- Location: Grahamdale, Manitoba, Canada; 51°47′N 98°32′W﻿ / ﻿51.783°N 98.533°W;

Impact crater structure
- Confidence: Confirmed
- Diameter: 40 km (25 mi)
- Age: 227.8 ± 1.1 Ma Carnian
- Exposed: No
- Drilled: Yes

= Saint Martin impact structure =

Asteroid impact crater in Manitoba, Canada

Saint Martin is an impact structure in Manitoba, Canada. It is located in the northern part of the Rural Municipality of Grahamdale, northwest of Lake St. Martin.

The impact structure is 40 km in diameter and its age was determined to be 227.8 ± 1.1 million years (Carnian stage of the Triassic) using the argon-argon dating technique. The crater is well preserved but poorly exposed at the surface as the whole region is covered by glacial drift.

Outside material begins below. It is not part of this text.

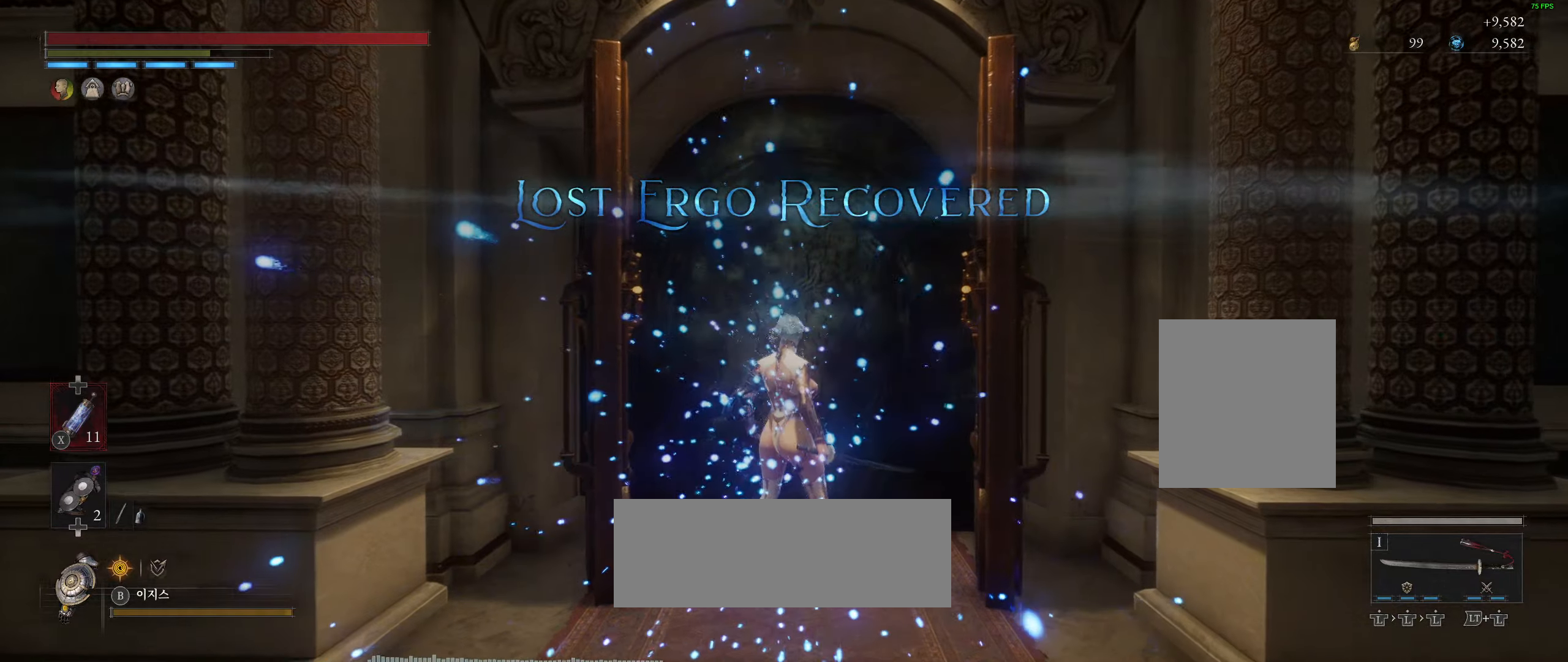
{"dt_ms": 500, "buttons": [], "left_stick": "center", "events": []}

== Hypothetical multiple impact event ==

It had previously been suggested by Geophysicist David Rowley of the University of Chicago, working with John Spray of the University of New Brunswick and Simon Kelley of the Open University, that the Saint Martin structure may have been part of a hypothetical multiple impact event which also formed the Manicouagan impact structure in northern Quebec, Rochechouart impact structure in France, Obolon' crater in Ukraine, and Red Wing crater in North Dakota. All of the impact structures had previously been known and studied, but their paleoalignment had never before been demonstrated. Rowley has said that the chance that these structures could be aligned like this due to chance are nearly zero. However, more recent work has found that the craters formed many millions of years apart, with the Saint Martin crater dating to 227.8 ± 1.1 Ma, while the Rochechouart structure formed 206.92 ± 0.20/0.32 Ma.